Роланд вновь кивнул.
— Потом байдерейки умерли, — в пожатии плеч Хенчека читалось презрение к машинам, к ушедшему миру, может, и к первому, и второму. — Мы их вытащили. Прочитали на них: «Дюраселл». Ты знаешь, что такое «Дюраселл», стрелок?
Роланд покачал головой.
— Мы отнесли их Энди и спросили, не сможет ли он перезарядить их. Он сунул их в себя, но вытащил такими же бесполезными. Энди сказал, ничем не могу помочь, извините. Мы сказали, спасибо тебе, — Хенчек пожал плечами с тем же презрением. — Мы открыли машины… это сделала еще одна кнопка, и из нее высунулся язык. Вот такой длины, — Хенчек развел руки на четыре или пять дюймов. — С двумя дырками. Внутри находилось что-то коричневое и блестящее, как веревка. Отец Каллагэн назвал ее «кассетной пленкой».
Роланд кивнул.
— Я хочу поблагодарить тебя за то, что ты привел меня в пещеру, Хенчек, и рассказал все, что знаешь.

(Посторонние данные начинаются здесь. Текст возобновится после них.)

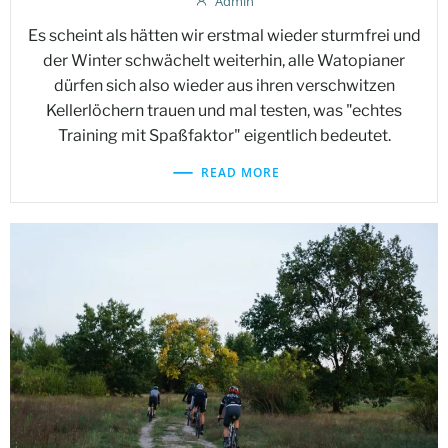
Admin
Es scheint als hätten wir erstmal wieder sturmfrei und
der Winter schwächelt weiterhin, alle Watopianer
dürfen sich also wieder aus ihren verschwitzen
Kellerlöchern trauen und mal testen, was "echtes
Training mit Spaßfaktor" eigentlich bedeutet.
READ MORE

— Я сделал то, что должен, — ответил Хенчек. — А ты сделаешь то, что обещал. Не так ли?
Роланд из Гилеада кивнул.
— Пусть Бог определит победителя.
— Ага, это и наши слова. Ты говоришь так, будто знаешь нас, — он остановился, пристально всмотрелся в Роланда. — Или ты только выдаешь себя за того, кем представляешься? Каждый, кто прочитал Добрую книгу, знает, что такое возможно.
— Ты спрашиваешь, не самозванец ли я? Здесь, где нас никто не может услышать? Ты должен знать, что нет, а если не знаешь, то ты просто дурак.